TRAVAIL À FAIRE>
[1] D'après l'extrait sur la séance du Congrès, quel jour la France a-t-elle été frappée ?
[2] Résumez en deux phrases l'extrait sur la séance du Congrès.
[3] Reproduisez mot pour mot le passage de l'extrait sur la séance du Congrès, en commençant par « M. le président. Le » et en allant jusqu'à « rire, de vivre. ».

EXTRAIT DE PAGE>
◆ ◆ ◆ ◆

Ouverture de la session du Congrès

M. le président. Le Parlement est réuni en Congrès, conformément au décret du Président de la République publié au Journal officiel du 15 novembre 2015.
2

Déclaration de M. le Président de la République

M. le président. L’ordre du jour appelle, en application de l’article 18, alinéa 2, de la Constitution, la déclaration de M. le Président de la République. Cette déclaration sera suivie d’un débat.

Mes chers collègues, nous sommes réunis aujourd’hui en Congrès, députés et sénateurs, représentants de la nation et du peuple français, pour écouter le Président de la République, dans un moment important de notre histoire.

Vendredi 13 novembre 2015, la France a été frappée au cœur. Les images de cette nuit sanglante resteront à jamais gravées dans notre mémoire collective. Au XXIsiècle, on n’a pas le droit de mourir simplement parce qu’on a décidé de sortir, de s’amuser, de rire, de vivre.

En s’attaquant sauvagement à des femmes, à des hommes, à des jeunes, dans des lieux de culture, de sport et de fête, ce que les terroristes ont voulu tuer, c’est notre art de vivre. Ce qu’ils ne supportent pas, c’est notre volonté de faire société commune – avec nos différences, bien sûr – dans le cadre des valeurs de la République.

En portant ces coups, les terroristes ont voulu semer la peur et la division : tout ce qu’ils récoltent, c’est une République forte et une France unie. L’union nationale, nous la devons aux victimes et à leurs familles, dont nous partageons les souffrances et la peine.

◆ ◆ ◆ ◆

ENREGISTREMENTS DU JEU>
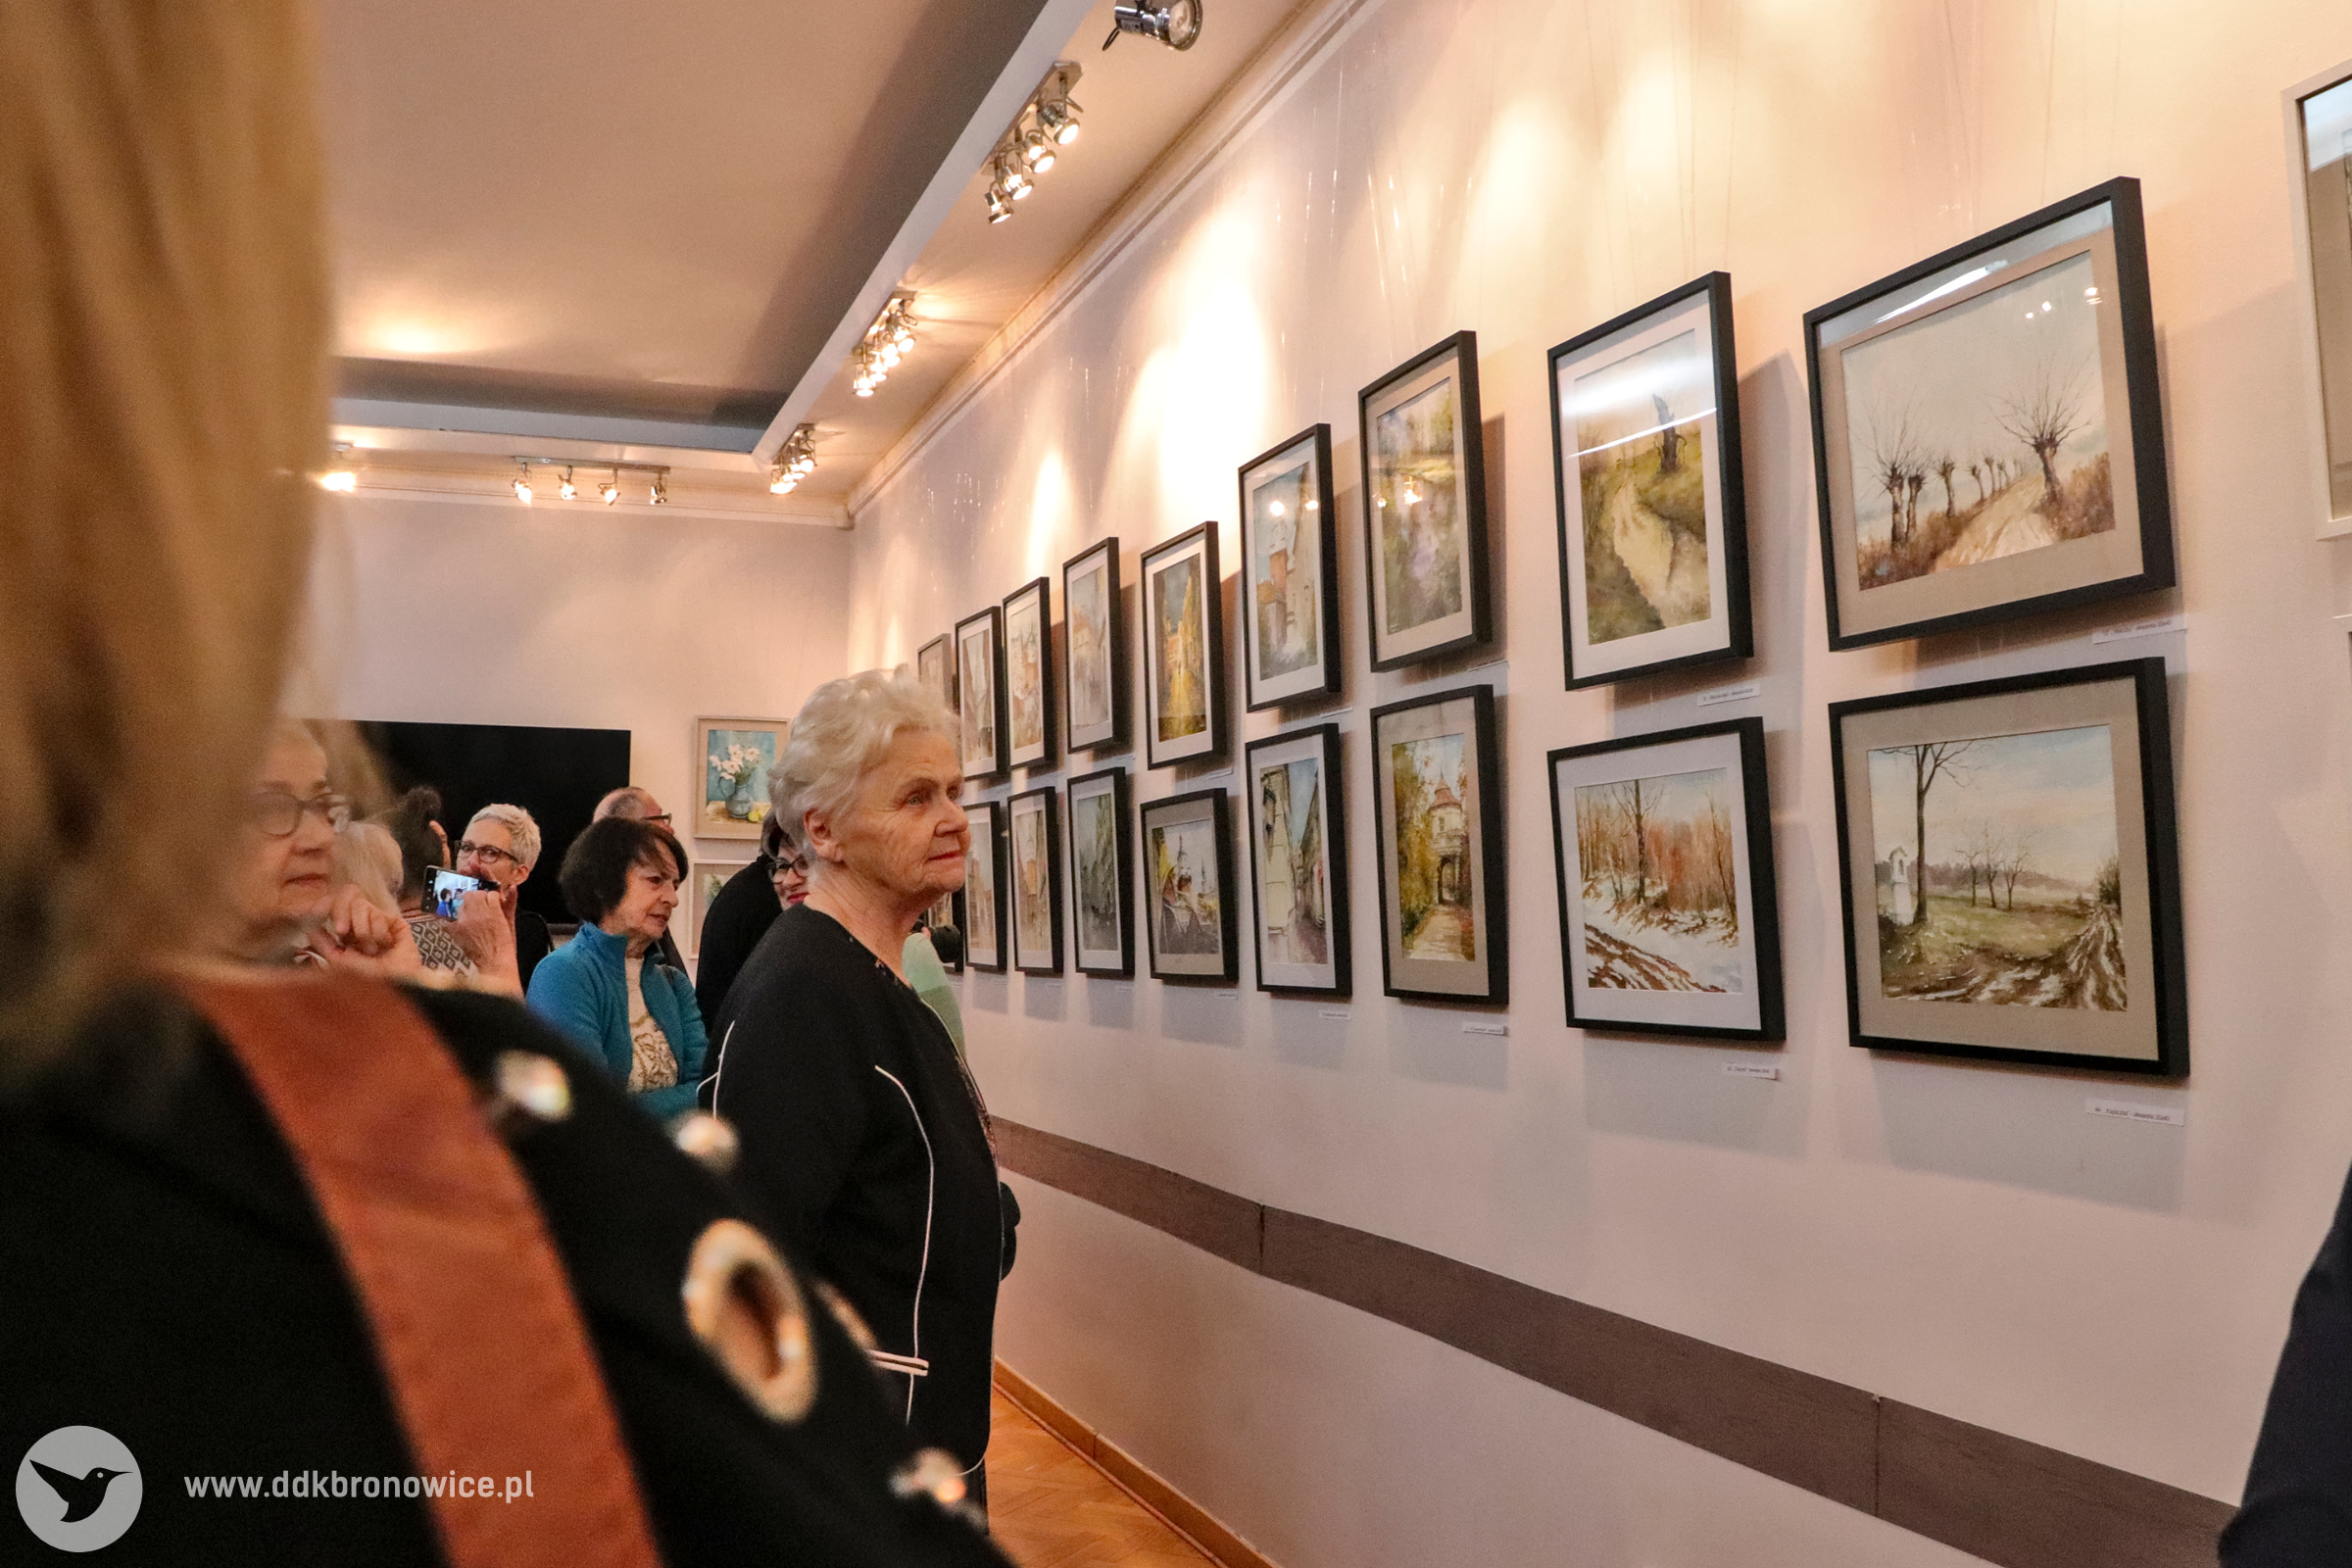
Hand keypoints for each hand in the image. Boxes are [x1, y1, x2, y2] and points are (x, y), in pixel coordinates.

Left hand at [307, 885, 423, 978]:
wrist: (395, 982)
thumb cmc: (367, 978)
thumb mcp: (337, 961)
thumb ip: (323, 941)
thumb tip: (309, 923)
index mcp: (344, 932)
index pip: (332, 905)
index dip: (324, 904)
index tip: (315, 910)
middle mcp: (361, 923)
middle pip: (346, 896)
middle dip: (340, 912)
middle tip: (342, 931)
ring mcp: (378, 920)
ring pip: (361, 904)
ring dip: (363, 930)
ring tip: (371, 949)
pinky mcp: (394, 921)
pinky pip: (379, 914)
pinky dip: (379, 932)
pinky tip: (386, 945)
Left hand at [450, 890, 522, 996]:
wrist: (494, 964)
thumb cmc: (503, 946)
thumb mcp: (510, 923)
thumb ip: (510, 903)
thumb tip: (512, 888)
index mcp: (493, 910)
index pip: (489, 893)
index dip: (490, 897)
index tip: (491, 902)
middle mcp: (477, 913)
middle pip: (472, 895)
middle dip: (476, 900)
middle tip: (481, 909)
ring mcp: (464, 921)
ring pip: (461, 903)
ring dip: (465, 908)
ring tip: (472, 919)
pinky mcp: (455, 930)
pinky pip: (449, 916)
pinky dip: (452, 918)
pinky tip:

◆ ◆ ◆ ◆

CORRIGÉ DES TÂCHES>
[1] Le vendredi 13 novembre 2015.

[2] Réunis en Congrès, députés et sénateurs s'apprêtent à écouter la déclaration du Président de la République, qui sera suivie d'un débat. Le président rappelle que la France a été frappée le vendredi 13 novembre 2015 par des terroristes qui ont voulu tuer l'art de vivre français et semer la peur et la division, et il affirme que l'union nationale est due aux victimes et à leurs familles.

[3]
M. le président. Le Parlement est réuni en Congrès, conformément au décret du Président de la République publié au Journal officiel du 15 novembre 2015.
2

Déclaration de M. le Président de la République

M. le président. L’ordre du jour appelle, en application de l’article 18, alinéa 2, de la Constitution, la déclaration de M. le Président de la République. Cette déclaration sera suivie d’un débat.

Mes chers collègues, nous sommes réunis aujourd’hui en Congrès, députés et sénateurs, représentants de la nation et du peuple français, pour écouter le Président de la République, dans un moment important de notre histoire.

Vendredi 13 novembre 2015, la France a été frappée au cœur. Les images de cette nuit sanglante resteront à jamais gravées dans notre mémoire collective. Au XXIsiècle, on n’a pas le droit de mourir simplement parce qu’on a décidé de sortir, de s’amuser, de rire, de vivre.